Is the send-all-your-nonfiction Submittable login out here somewhere? Photo by Flickr user grinwithoutacat (Creative Commons license).
It was unfamiliar ground when I started writing prose, to be honest. I’ve written strictly poems and the occasional blog post for as long as I can remember. Poems about childhood and relationships, the kind of straightforward narrative I still believe in, especially as a woman sharing her experiences to a world that still thinks only women read/need to read/should read other women (but we should ALL read men because, you know, those stories are universal. Sarcasm.)
Then I reached a point where I wanted to write anything BUT straightforward poems made of my own memories. So I wrote a series of 20 poems I call “Anti-Memories.” I still love those weird poems, and have published 13 or 14 of them, but never as a collection. I sent it out a few times, but no bites. It’s all good.
Then one day, about two years ago, I wrote this strange little thing about a dog. It was…not poetry. I don’t think. It sits on my hard drive, like a good dog that’s been told to stay.
Then I wrote another strange thing like that, and it was sort of poetry and sort of prose. UCity Review published it, and in tweeting the link to their followers, even they said, “Is it poetry? Is it prose?” I loved that—the editors didn’t care, they just liked it, and I kind of felt the same way when I wrote it. Now, it feels like a weird piece of fiction, or a series of poems in prose that link to form a narrative.
But essays. I am in love with essays now. Reading them, writing them, thinking about how everything could be an essay, the way I used to think everything was a poem (everything is).
Just because I love them, though, doesn’t mean I have any clue how to go about sending them out for publication. I will admit to not knowing much about pitching to major content sites. I often don’t even know if what I’ve written is a personal essay, or a feature, or a rant, or a blog post, or what, or if it even matters. (It doesn’t. But I guess it does if you’re pitching? I need a submissions life coach.)
Essays are a hot genre right now, but that’s not why I write them. Well, indirectly, I suppose it is—they’re hot right now, so they’re more prolific and visible, so I’m reading them more, so they’re the basis of more of my creative inspiration than they were before, so I’ve tried to write some…

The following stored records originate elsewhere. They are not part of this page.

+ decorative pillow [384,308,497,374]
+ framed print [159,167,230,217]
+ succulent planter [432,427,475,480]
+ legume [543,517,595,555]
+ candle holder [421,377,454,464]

Still doesn’t mean I know where to send them. Just because a mag accepts creative nonfiction doesn’t mean they want my prose odes to 90s grunge (wait, Barrelhouse is doing a 90s issue?!) or my rants against the patriarchy (have you all checked out Weird Sister? Because boom.).

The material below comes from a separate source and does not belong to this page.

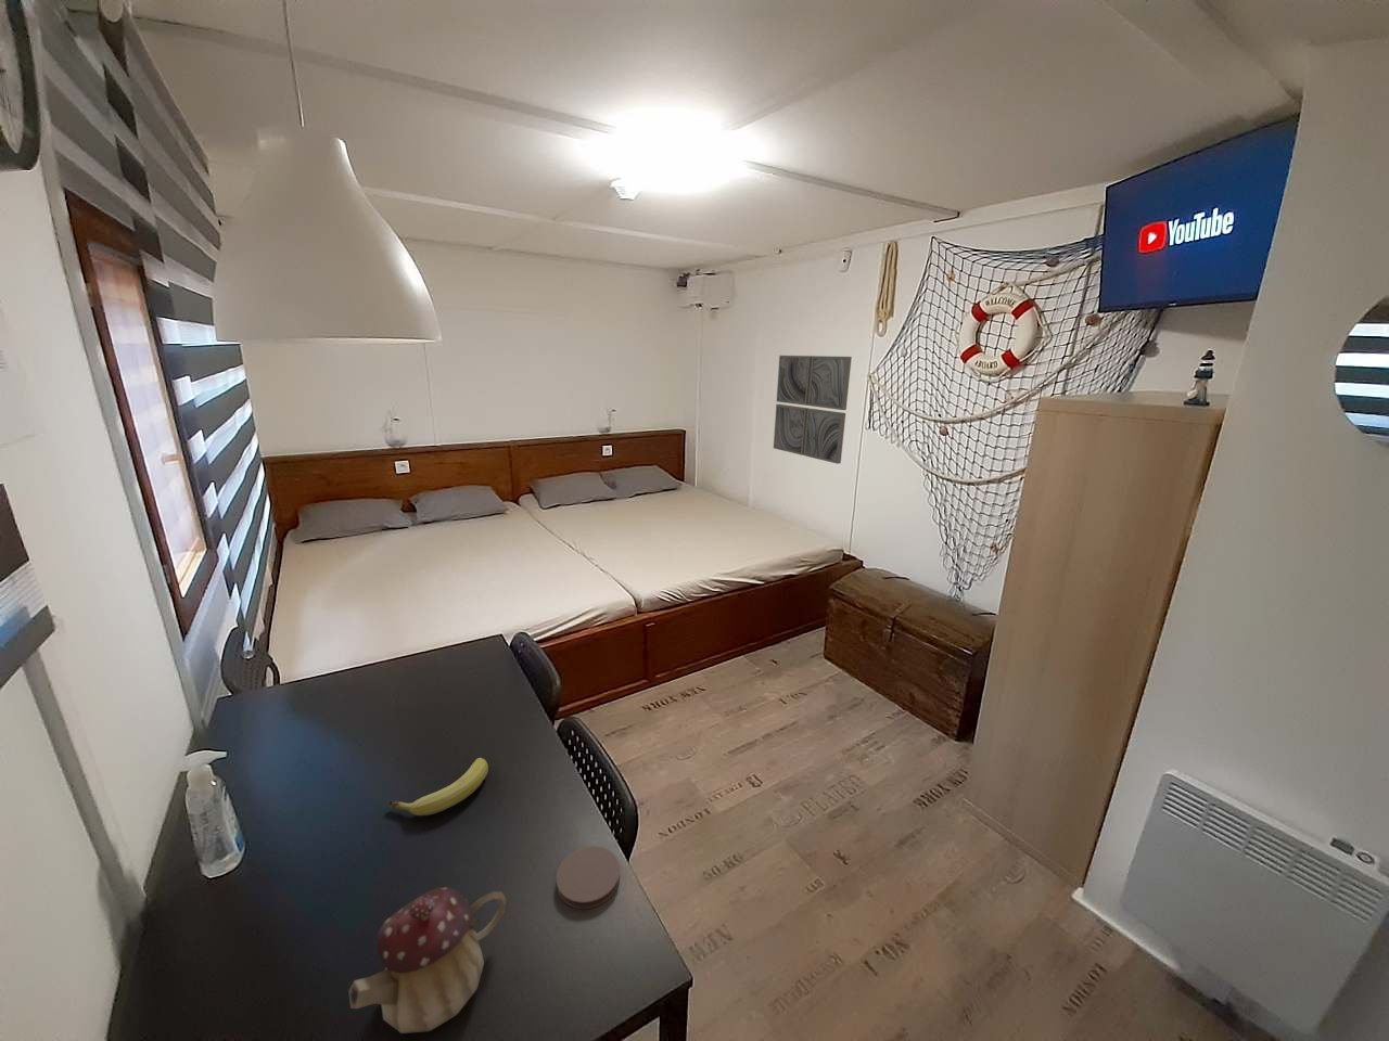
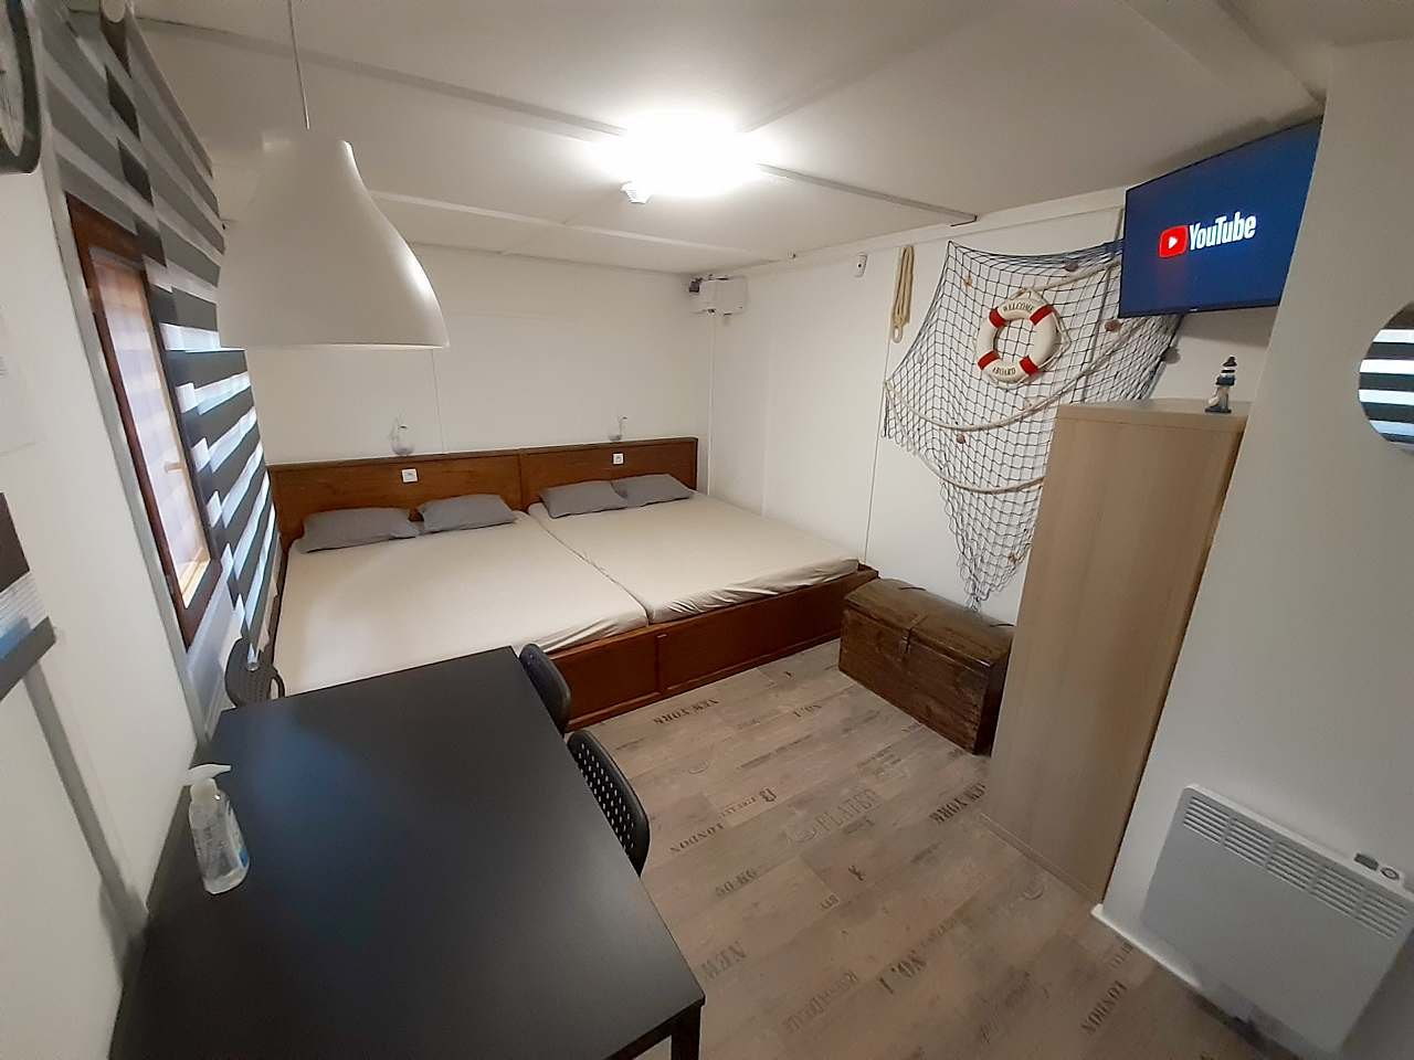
- teapot [348,885,506,1034]
- fruit [388,757,489,817]
- coaster [556,845,621,910]
- wall art [772,354,853,465]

So I took a lesson from my early days writing poetry, when I would write lists of great poems and where they’d been published. I did this to familiarize myself with literary magazines as much as contemporary writers. I did this on colored note cards that still give me an organizing high. I was 19 when I started this practice. Though I will turn 34 in a few weeks, I am essentially 19 again in terms of prose writing, I suppose.

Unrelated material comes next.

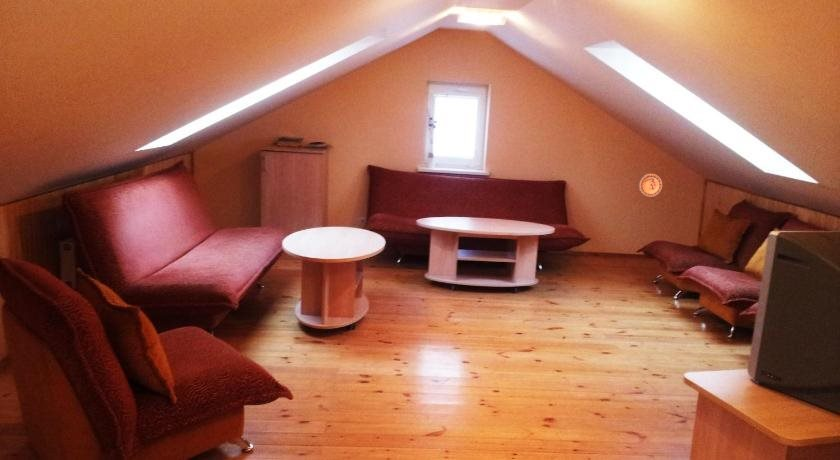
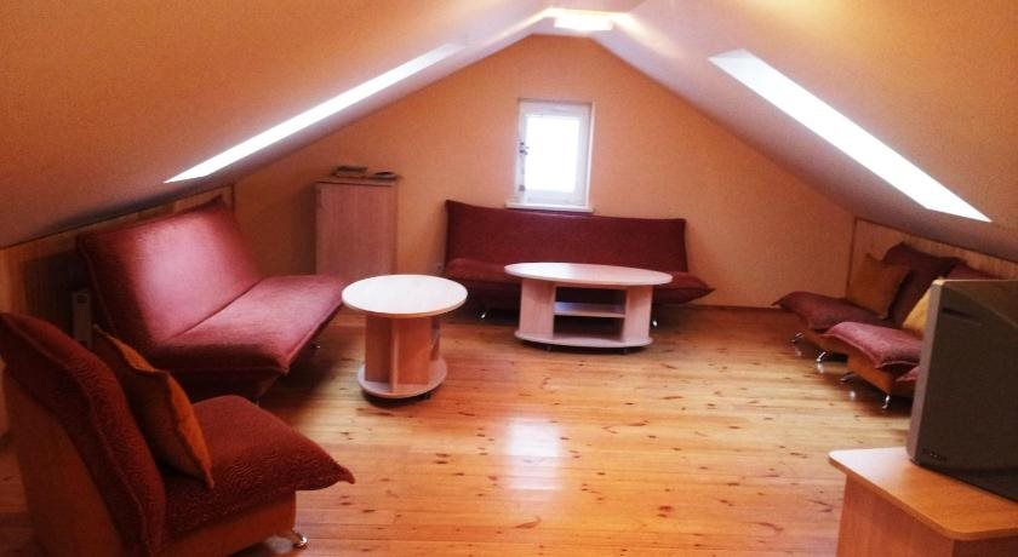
- decorative plate [638,172,664,199]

My list so far includes two essays by Kelly Sundberg, one called “Poppies” and one called “It Will Look Like a Sunset.” Vanessa Martir just wrote this heartbreaking piece called “Color in AW(hite)Place.” I also have Carol Dunbar’s essay “Truce” on my list. Roxane Gay is there, and Sonya Vatomsky, and Liz Prato. The publications? Literary Mama, The Rumpus, Brevity, Passages North, Full Grown People, Side B Magazine, The Toast, XO Jane…basically, the formidably awesome prose equivalent of what my 19-year-old self’s poetry list looked like, or grew to look like, in subsequent years: Rattle, Crab Orchard Review, So to Speak, Agni, North American Review…
I am an ambitious little writer, huh?
If nothing else, compiling this list lets me “collect” these essays, all published online, the way I collected the books of the poets I came to love and would otherwise not have known existed.
I remember looking at that list of poems and mags and thinking, I’m coming, you’ll hear from me soon.
So too with you essay-publishing heavyweights. I need to read/write/edit and edit and read and edit and edit, and figure some shit out, but then, you’ll be hearing from me.